### Stated goal
Rewrite the listing below, swapping "locality" for "site" and keeping everything else unchanged. Leave the pictures out.

### Dataset content
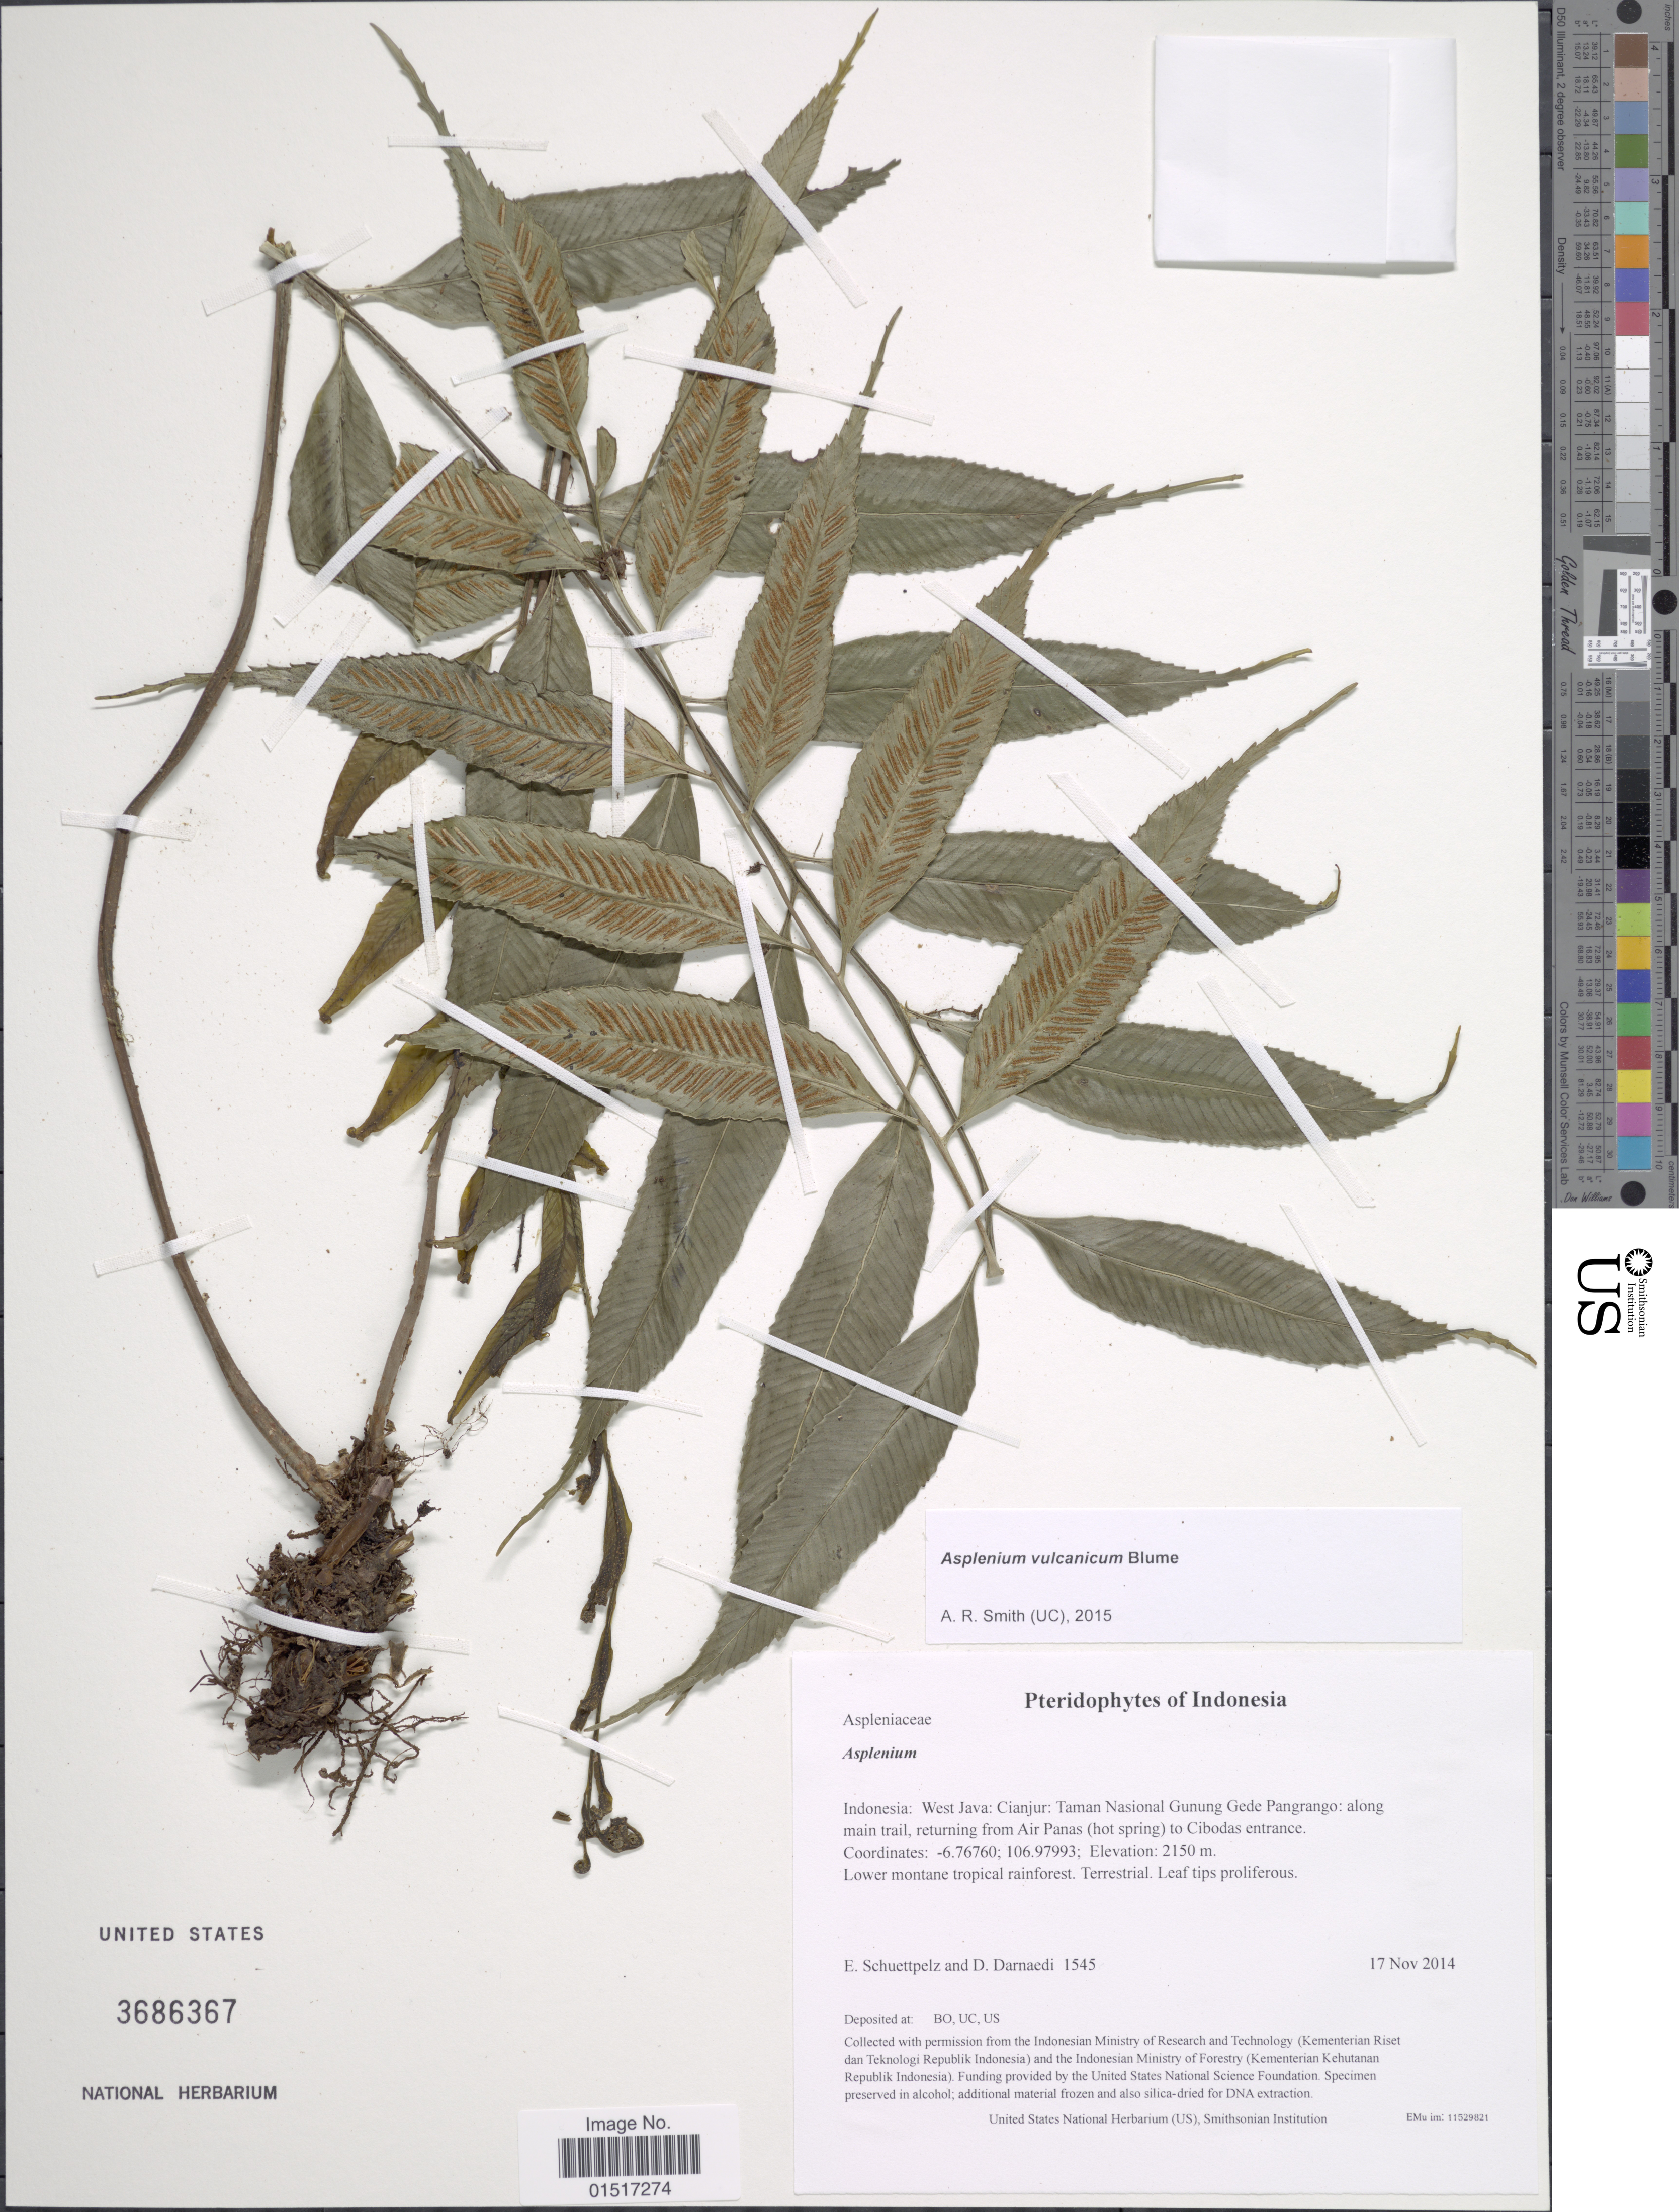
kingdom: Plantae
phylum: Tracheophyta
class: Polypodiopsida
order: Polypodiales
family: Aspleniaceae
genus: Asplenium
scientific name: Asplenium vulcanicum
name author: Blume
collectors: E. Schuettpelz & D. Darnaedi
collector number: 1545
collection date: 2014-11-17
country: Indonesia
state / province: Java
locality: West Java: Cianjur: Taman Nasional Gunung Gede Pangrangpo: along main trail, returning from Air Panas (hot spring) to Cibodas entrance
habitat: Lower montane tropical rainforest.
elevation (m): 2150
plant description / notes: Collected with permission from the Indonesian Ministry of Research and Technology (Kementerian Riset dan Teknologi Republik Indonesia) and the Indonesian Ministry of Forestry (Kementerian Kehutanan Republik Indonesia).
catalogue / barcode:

### Exercise result
kingdom: Plantae
phylum: Tracheophyta
class: Polypodiopsida
order: Polypodiales
family: Aspleniaceae
genus: Asplenium
scientific name: Asplenium vulcanicum
name author: Blume
collectors: E. Schuettpelz & D. Darnaedi
collector number: 1545
collection date: 2014-11-17
country: Indonesia
state / province: Java
site: West Java: Cianjur: Taman Nasional Gunung Gede Pangrangpo: along main trail, returning from Air Panas (hot spring) to Cibodas entrance
habitat: Lower montane tropical rainforest.
elevation (m): 2150
plant description / notes: Collected with permission from the Indonesian Ministry of Research and Technology (Kementerian Riset dan Teknologi Republik Indonesia) and the Indonesian Ministry of Forestry (Kementerian Kehutanan Republik Indonesia).
catalogue / barcode:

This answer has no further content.